Three days since her first call for help, Dr Fazira said “thank you” yesterday on Facebook to the many Malaysians who have helped her to create aerosol boxes for her hospital over the past three days.

However, Dr Fazira reiterated that hospitals around the country are in dire need of this type of equipment to treat Covid-19 patients and has implored for engineers who have time off work to continue to help.

“In these difficult times, hopefully we can call on the help of engineers to design this type of equipment or any others that doctors desperately need but are out of stock like isopods or powered air-purifier respirators,” said Dr Fazira on Facebook.

“God willing, with all this equipment available, the doctors on the frontlines will be more confident and strong-willed.

“For now, our institution has received donations of aerosol boxes and we are grateful for your help. But, I believe that there are many more out there who need help.

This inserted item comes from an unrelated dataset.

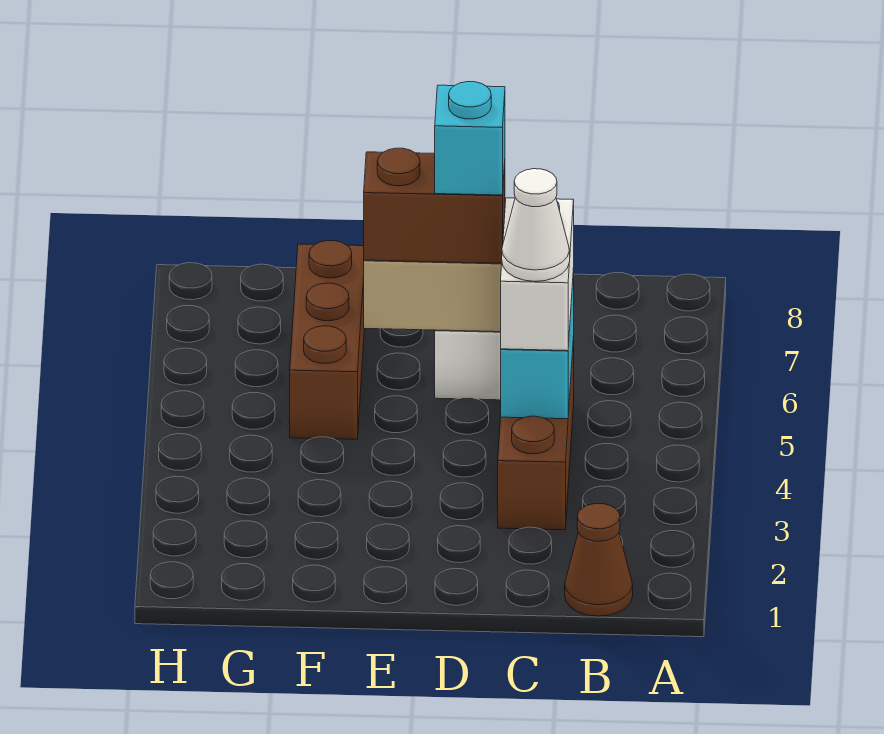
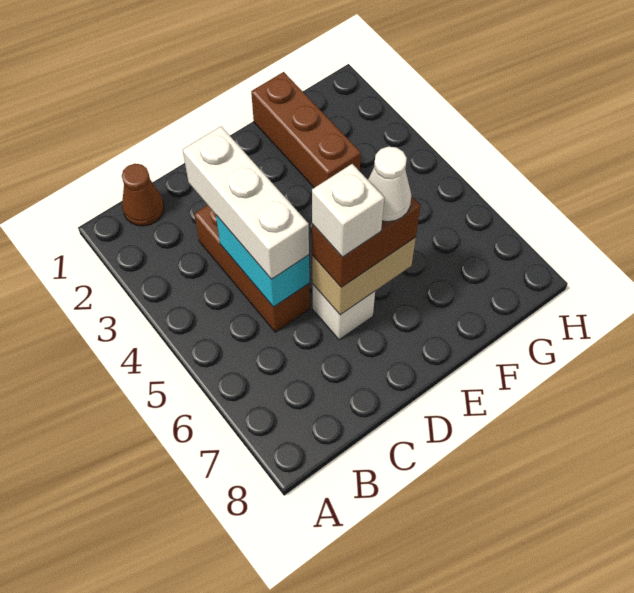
white 1x2 brick [501,198,574,351] -> white 1x3 brick [183,127,309,279]
white 1x1 cone [502,169,570,281] -> white 1x1 cone moved to [368,147,411,222]
cyan 1x1 brick [435,82,505,195] -> white 1x1 brick [312,164,384,257]
brown 1x3 brick [290,240,365,439] -> brown 1x3 brick moved to [251,72,361,188]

So, please keep contributing.”

She added that other medical professionals in the country can contact her if they are in need or looking for such equipment, as social movements like #KitaJagaKita (https://www.kitajaga.us/) have been in contact with her and are eager to help others as well.

Malaysia entered its ninth day of the movement control order (MCO) period, during which movement for non-essential services is restricted.

Yesterday, Prime Minister Tan Sri Muhyiddin Yassin announced that the MCO would be extended for an additional two-week period, until April 14, to curb infection rates in the country.